The surprise decision to start him against Chelsea was followed by starts against Arsenal and now Leeds. In each of the three games, Jones has been Liverpool’s best midfielder. The bar for that achievement has admittedly been quite low, particularly in the first two games, but it is noteworthy that having not started a game since the November 1st home win over Napoli and having only played 71 minutes in all competitions since then, that he has been able to perform at a decent level. He took that level from decent to impressive with his all-round display against Leeds and showed that he should be given strong consideration for a key squad role moving forward.

Liverpool will need three new starters in the summer, but they will also need quality depth behind them. Thiago is the most obvious candidate to fill one of those roles, and given his quality he should likely start a lot of games but he does need to be carefully managed and should probably be splitting starts in one role. Fabinho, with his legs going and his aggression waning, probably has a year or two left in a rotation role, and then there’s Curtis who has put his hand up for the third primary backup role. The promising young Spaniard Stefan Bajcetic and the club captain Jordan Henderson should fill out the full rotation.

If we look at the spots individually, and the players linked with filling them, perhaps Alexis Mac Allister and Thiago would share the left-sided role, with Jones capable of playing there if needed, and then perhaps it’s Mason Mount and Jones for the role played by Jordan Henderson, who himself could play there from time to time against lesser opposition. This would allow Harvey Elliott to be used in the front three, where he is more suited, but he could also fill some minutes in the right-sided attacking midfield role.
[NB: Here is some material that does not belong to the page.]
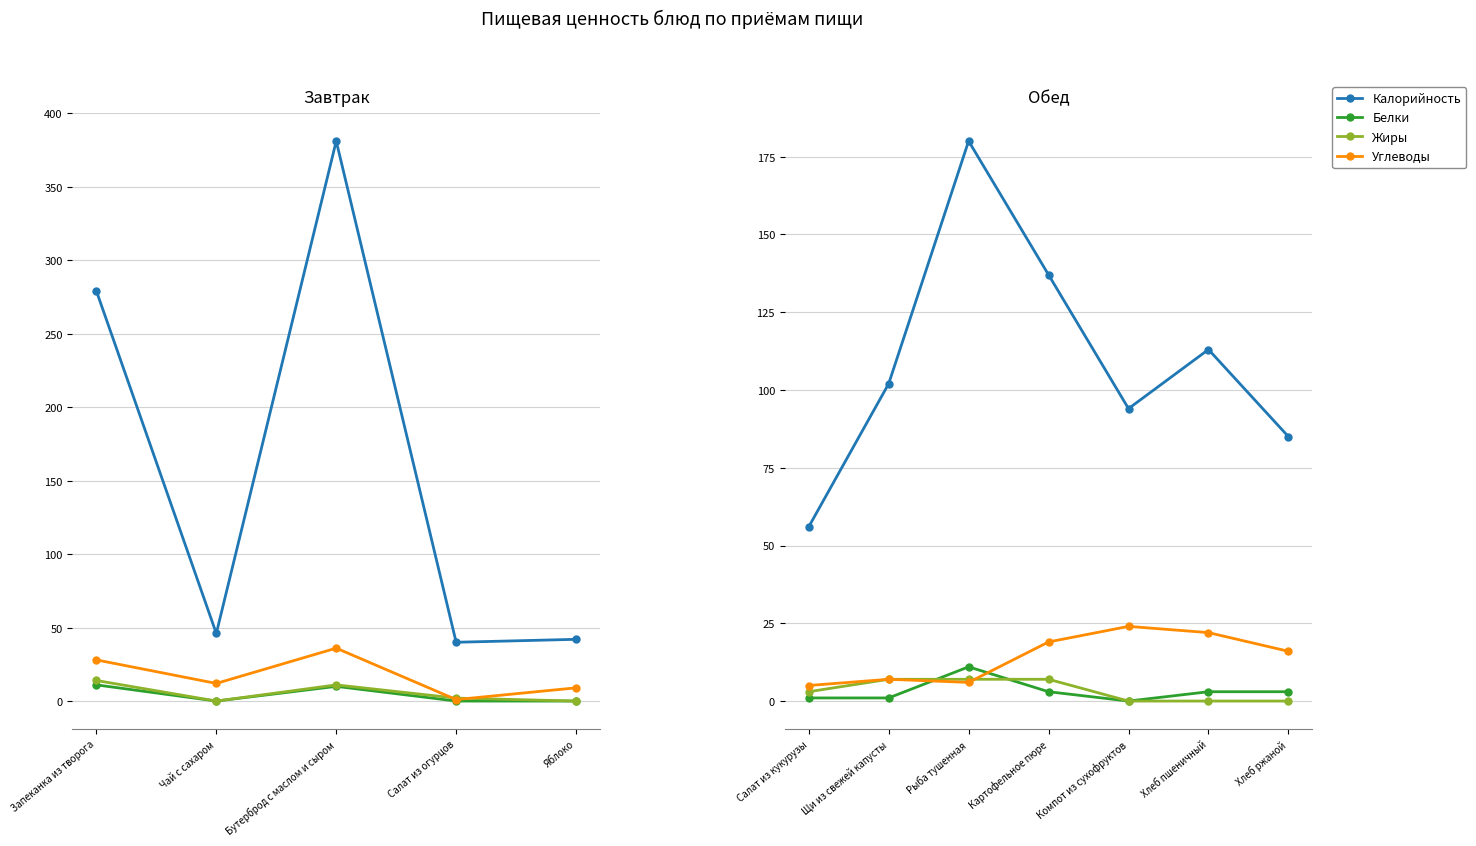

How many interior local peaks does the Белки series have?

1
Moises Caicedo is one of a couple of defensive midfielders Liverpool are rumoured to be looking at, and they’d then have Fabinho and Bajcetic as the rotation option and backup in that holding midfield role to complete the set. Fabinho might well move on in 2024, which would allow Bajcetic to step up into the rotation role as he continues his development.

It was unlikely, of course, that Liverpool would buy four midfielders. They most likely would have left themselves short as they have a tendency to do, but Jones’ showing last night suggested that they wouldn’t be left short if he is trusted to play more often. It would leave some of the transfer kitty for the left-footed central defender they seem to want, and for someone who could do a decent impression of Trent when he needs a rest.

The key for Jones is to continue to perform at the level he showed against Leeds. There will be ups and downs, as there always are with young players, but if he shows the off-ball work that was the highlight of his performance against Leeds and can rediscover his full range of skills on the ball then he can go a long way towards establishing himself as a long term piece for Liverpool.